You know those sleeps when all your fears cram into the centre of your head and you’re forced to contemplate the certainty that you will not only lose everyone you love but that you’ll grow old alone and die in a troublesome way? Despair that begins inside the body – along the byways of arms and legs, the arteries and veins pumping blood vociferously, moving haplessly in the direction of disaster. Or perhaps nothing is intuition. Perhaps it is all retroactive premonition?

The day we lose the first of our dogs, I wake to that kind of morning.

First there is the smell of burning. A sharp, rancid smell of something giving way. It comes from the west, from the shuttered windows behind my bed. I wonder whether Mallika is setting another snake on fire, or if it’s something more horrible – the house catching fire, a gas leak.

Outside it’s dark and smoky. I reach for my spectacles and torch, and make my way downstairs to check the gas. Then I come back upstairs and go across the landing to Lucia’s room. She’s sleeping on her back, the bottoms of her feet meeting in a foot Namaste, hands thrown up over her head. Watching her like that, I want to climb into the bed and fan her thin brown hair against my chest and shoulders.

Out on my balcony, where the phone signal is strongest, I call Mallika.

“Where’s all this smoke coming from?” I ask. “Are you burning another snake? How many times have I told you they’re not poisonous!”

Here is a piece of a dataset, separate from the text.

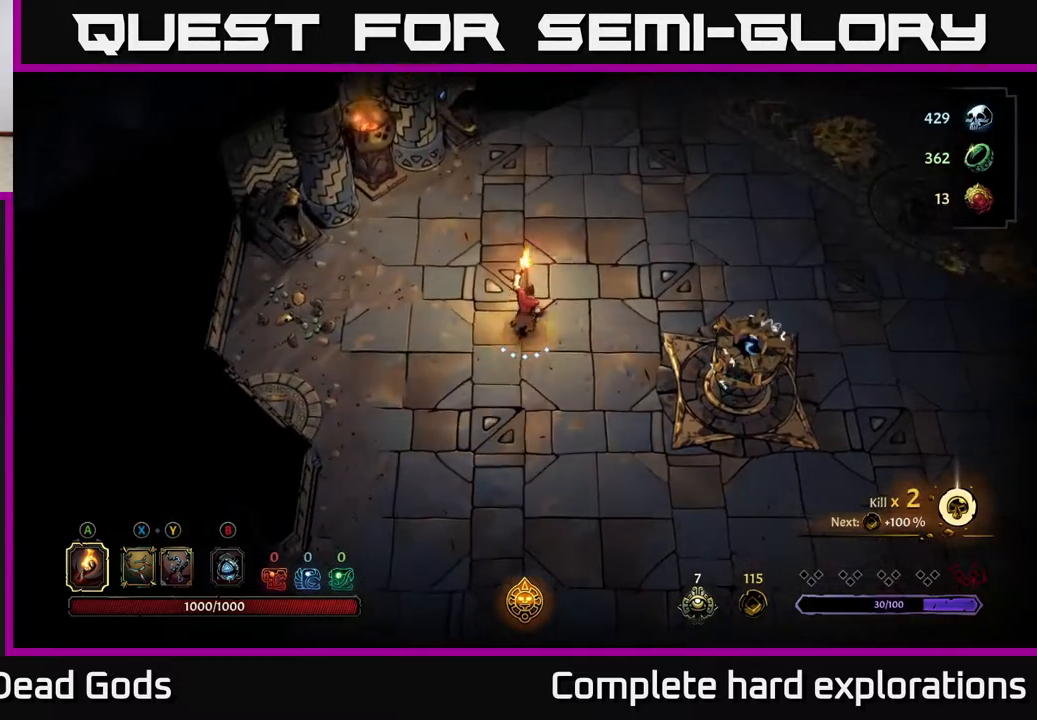
{"buttons": [], "left_stick": "up-right", "right_stick": "center", "events": [[117, "left_stick", "up-right"]]}
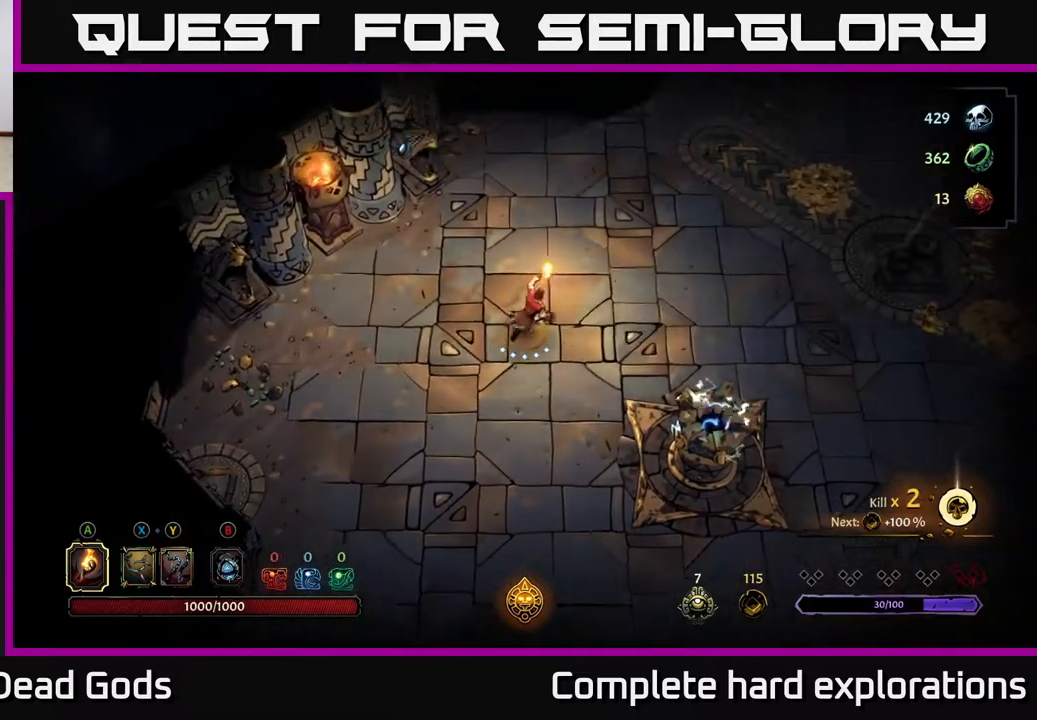
{"buttons": [], "left_stick": "up-right", "right_stick": "center", "events": []}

“No, Ma. It’s not a snake. Today is Bhogi. Everyone is burning their old things. You should close the windows.”

I’d forgotten about this tradition of people hauling all their useless things to burn in preparation for the New Year. I bolt the shutters and windows and climb back into bed to fall into a fearsome sleep, thinking only that I should remember to buy Mallika a new sari the next time I go to Madras. She’d expect it for the New Year.

A few hours later, Lucia’s at the bed, tugging at the covers. “Wake up, Grace, wake up.”

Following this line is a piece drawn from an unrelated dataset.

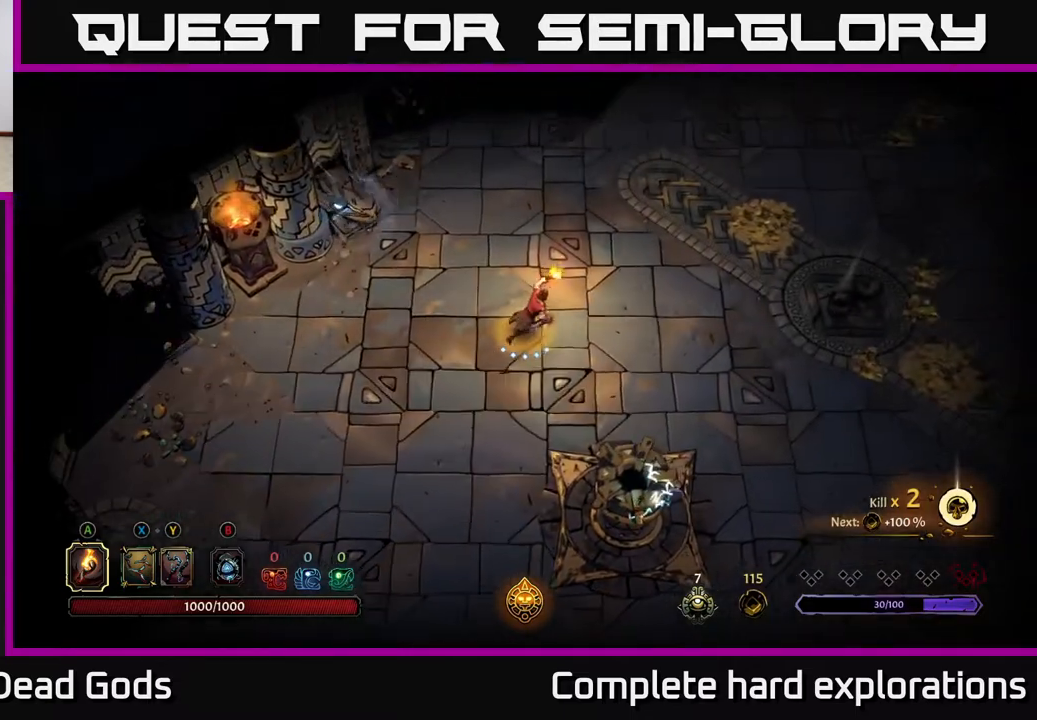
{"buttons": [], "left_stick": "up-right", "right_stick": "center", "events": []}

She doesn’t let me change. “Fast, fast,” she keeps shouting, so I pull on a robe and find slippers for my feet.

Downstairs, Mallika looks sullen, wearing one of my old cardigans over her sari, arms wrapped tightly across her tummy.

We set off down the driveway – Mallika and Lucia ahead of me, marching. Lucy’s thighs rub-squeaking against each other in pyjamas.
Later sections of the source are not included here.